_Set of tasks_
1. In the get_multilibs thread:
(a) Which compiler option does get_multilibs sometimes pass that clang chokes on?
(b) On which macOS versions is the "/usr/." result returned?
(c) Doing both kinds of iteration could explode multi-architecture handling from what complexity to what?
2. Can you echo the get_multilibs thread word for word from "That value may" to "O(N) to O(N^2)."?

_Quoted passage_
-.-.-

[Date Prev][Date Next][Thread Prev][Thread Next][Date Index][Thread Index]
bug#44462: Problem with get_multilibs on macOS
From: |
Fred Wright |
Subject: |
bug#44462: Problem with get_multilibs on macOS |
Date: |
Sun, 8 Nov 2020 16:07:35 -0800 (PST) |
User-agent: |
Alpine 2.23 (OSX 453 2020-06-18) |
On Thu, 5 Nov 2020, Jacob Bachmeyer wrote:
Fred Wright wrote:
While investigating some issues in the libffi tests, I came across some
cases where errors are caused by DejaGnu's get_multilibs function.
First, thank you for reporting this issue. Mac OS X is beyond the set of
systems where we can run direct tests, so our awareness of problems with
DejaGnu on Mac OS X depends on bug reports from users.
For some unclear reason, this only seems to get invoked for C++ tests, but
when it is, there can be a problem, because under some circumstances it
invokes the compiler with the -dumpspecs option, which is a gcc-only option
that clang chokes on.
The irregular usage with only C++ tests seems very odd to me, and I will look
further into this as time permits. This may be a bug in the libffi testsuite
or a bug in DejaGnu.
Even when it's using gcc, it bloats the logfile with the verbose -dumpspecs
output, in order to determine something of highly questionable value.
That value may be less questionable for some targets, or for tests that need
to be run across each multilib target a GCC instance supports.
Even in the useful multilib cases, making that behavior unconditional
seems like a bad idea, since the client code may have its own iteration
across architectures, and doing both would either not work or explode the
multi-architecture handling from O(N) to O(N^2).
I traced the results of get_multilibs (as used by the libffi tests) in many
macOS versions, and even the "successful" cases seem to have questionably
useful results:
[...]
The "/usr/." result returned on 10.4, 10.5, and 32-bit 10.6 is the same as
what I see on Ubuntu 14.04, CentOS 7, and Fedora 25, though it's not clear
to me what it's supposed to represent.
I have a suspicion that this feature is designed to support testing with an
"experimental" compiler build that is not installed on the system and may be
useless with system compilers generally, or with Apple's compilers
specifically, if Apple does not use multilib.

-.-.-

_Recorded data_

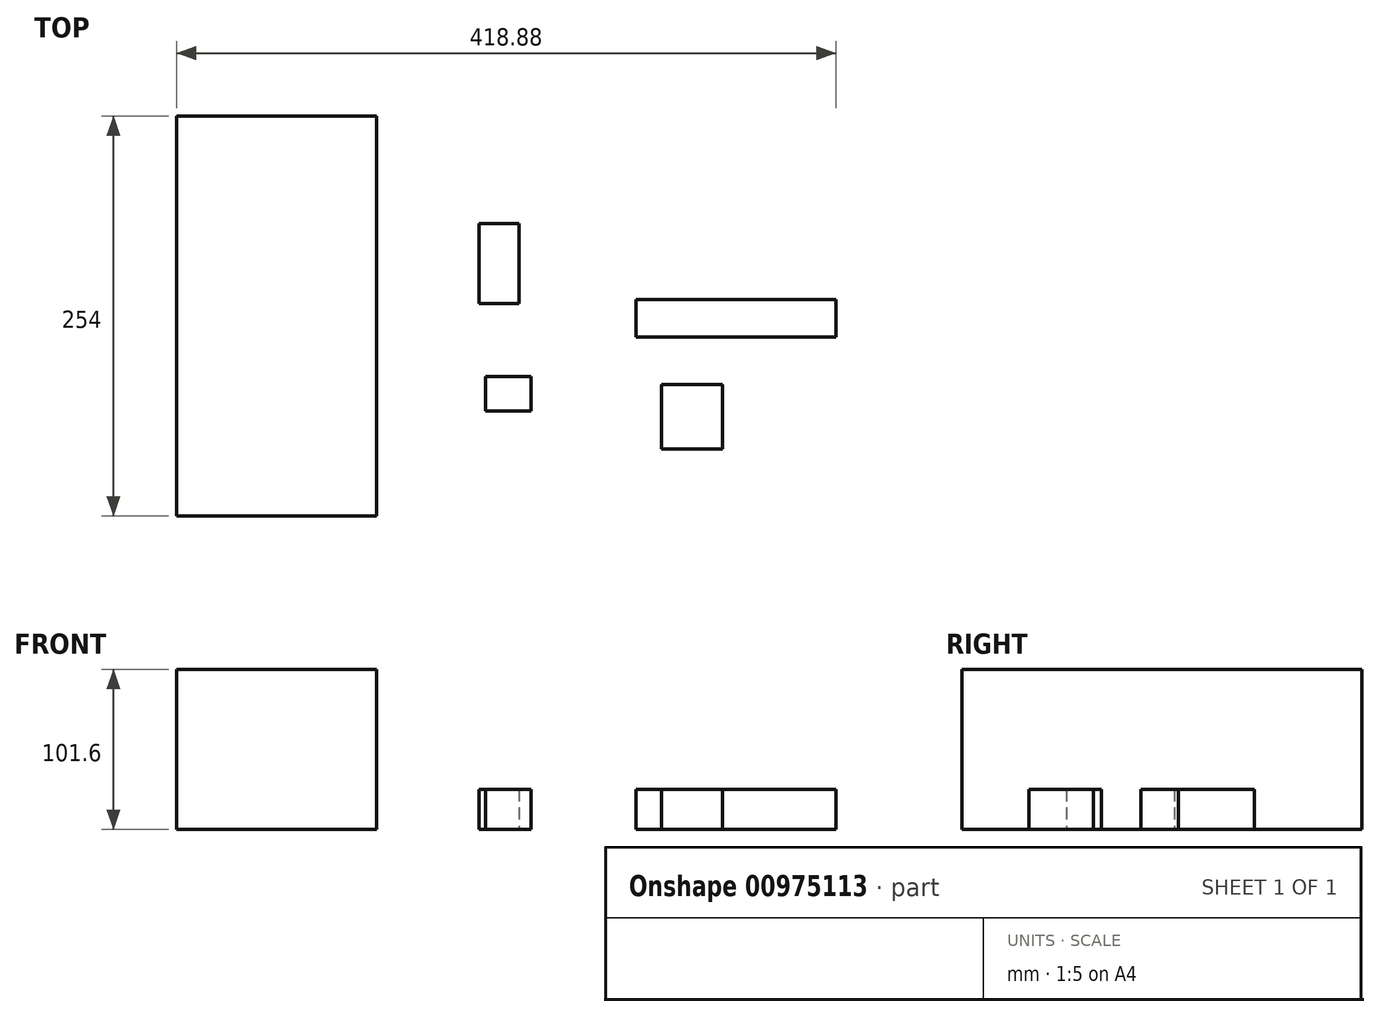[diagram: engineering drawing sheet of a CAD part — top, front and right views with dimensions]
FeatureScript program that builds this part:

-.-.-

_Written responses_
1.
(a) The -dumpspecs option.
(b) 10.4, 10.5, and 32-bit 10.6.
(c) From O(N) to O(N^2).

2.
That value may be less questionable for some targets, or for tests that need
to be run across each multilib target a GCC instance supports.
Even in the useful multilib cases, making that behavior unconditional
seems like a bad idea, since the client code may have its own iteration
across architectures, and doing both would either not work or explode the
multi-architecture handling from O(N) to O(N^2).